Ahh, a real classic song of my lifetime. One of the quintessential musical moments of the 1990’s. A generational touchstone. Who would have thought that a wub-wub song would become all of those things. Who would have thought that one of the most important and enduring musical minds of the decade would be this “Fatboy Slim”, a semi-anonymous schmuck from Surrey? Well, that’s a rebuke to all of you who dismissed electronic music and all of its subgenres. If you’ve read the official year-end music industry reports, rock music is officially dead again, commanding none of the top ten positions on any chart measurement of popularity. That’s mostly thanks to the predominance of hip hop, but the other major market force is EDM, which is now as ubiquitous as corn syrup. It’s the additive that makes bland things taste so sweet! So, damn straight that Fatboy Slim, Aphex Twin, the Chemical Brothers, Prodigy and other trailblazers from the 90’s are now bona-fide legacy acts.
(Photo: Steve Dykes)
A Google search for the words Right Here, Right Now yields a Google Map of my home address. I can zoom in and view a satellite image of my building in real time. The Fatboy Slim song is only the third item down. It’s not entirely off topic, though. We’re at the apex of human civilization, if you subscribe to the view that all of history is an upward progress. (That’s up for debate.) According to Fatboy Slim’s educational and scientifically accurate video, the apex of evolutionary progress is the “Why try harder?” kid. It’s a punchline familiar to anyone who’s ever seen a ‘stages of man’ cartoon. Yes, we’ve become somewhat less-than-glorious in our sedentary ways, and the flying cars we were promised have still not arrived. The hot theory in anthropology right now is that maybe this whole agriculture thing was a huge mistake and we all should have stuck to eating nuts and berries. Or, to paraphrase Douglas Adams, everything from the creation of the universe on down has been a bad move. On the other hand, though, most of us don’t die at birth or from minor injuries/drinking tainted water/bubonic plague/smallpox/crucifixion/eaten by lions etc. which is nice. We’re noble savages no longer, hardly anyone knows how to build a pyramid by hand anymore, and we’re all collectively pre-diabetic. But we have satellites, internet and EDM records. So, you know, it’s a trade-off.
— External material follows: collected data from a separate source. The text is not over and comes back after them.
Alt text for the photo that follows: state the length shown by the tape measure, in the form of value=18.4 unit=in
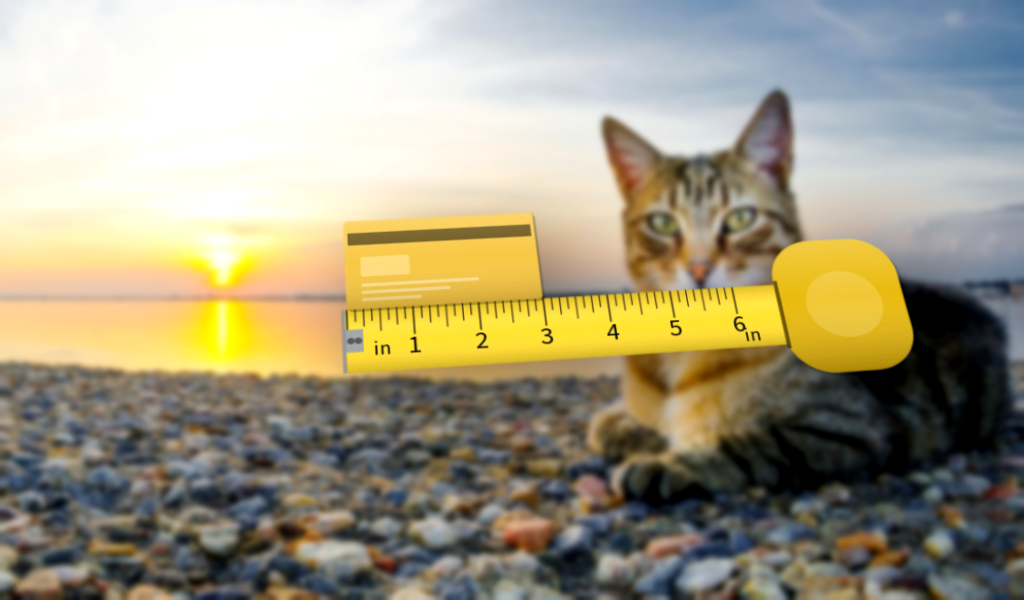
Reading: value=3 unit=in
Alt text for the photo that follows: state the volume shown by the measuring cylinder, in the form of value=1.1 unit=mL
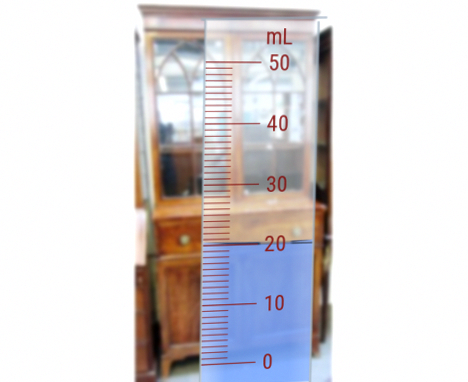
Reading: value=20 unit=mL
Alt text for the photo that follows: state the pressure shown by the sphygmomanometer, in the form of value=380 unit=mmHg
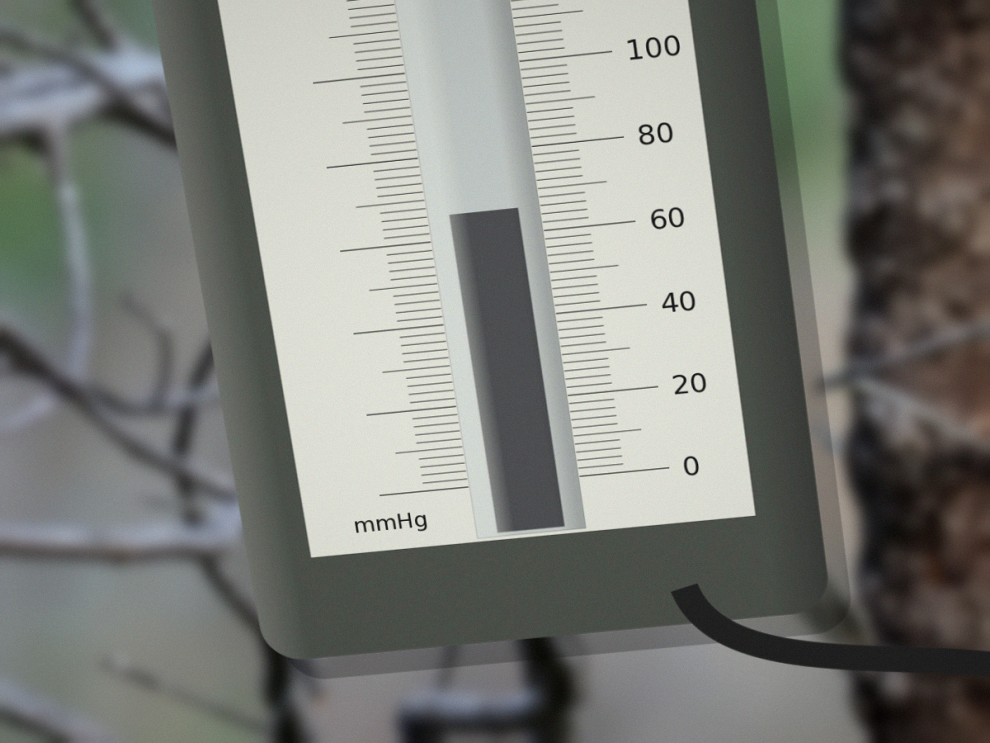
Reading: value=66 unit=mmHg
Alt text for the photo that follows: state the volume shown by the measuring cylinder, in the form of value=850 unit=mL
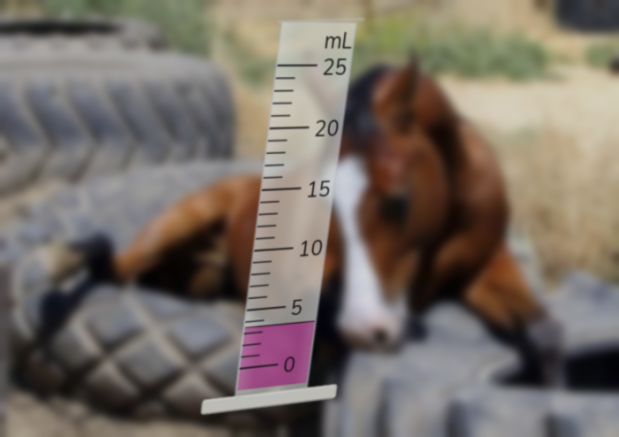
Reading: value=3.5 unit=mL
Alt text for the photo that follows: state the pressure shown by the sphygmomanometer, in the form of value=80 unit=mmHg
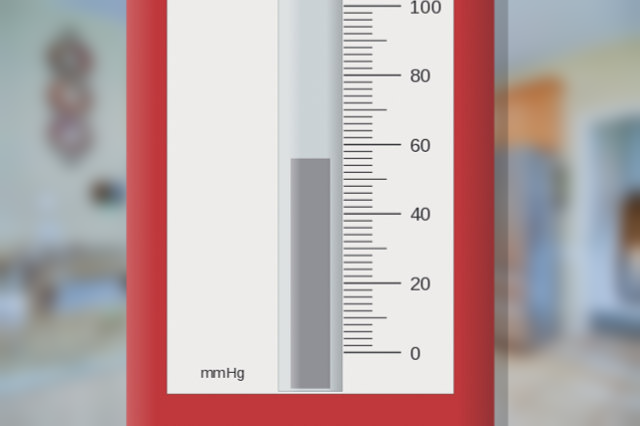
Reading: value=56 unit=mmHg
I just can’t get enough of Angelique Kidjo. I’d temporarily forgotten how much I love this record. I have to say that one of the reasons I have such a soft spot for Kidjo is because she was one of the first artists I discovered for myself as a young adult (back in the days when you could go to the neighborhood record store and find samples and recommendations.) That’s always a special feeling, when you discover something that nobody else in your circle knows about. Kidjo’s records have been a constant for me ever since. She is someone I can listen to at any time, listen to all day, and always feel good listening to.
How about something uplifting? Angelique Kidjo duetting with American R’N’B star Kelly Price, perhaps? One of Kidjo’s great talents is seamlessly putting together seemingly disparate musical styles, and this is no exception. She and Price sound great together, and the African and the American sides fit together in one funky whole.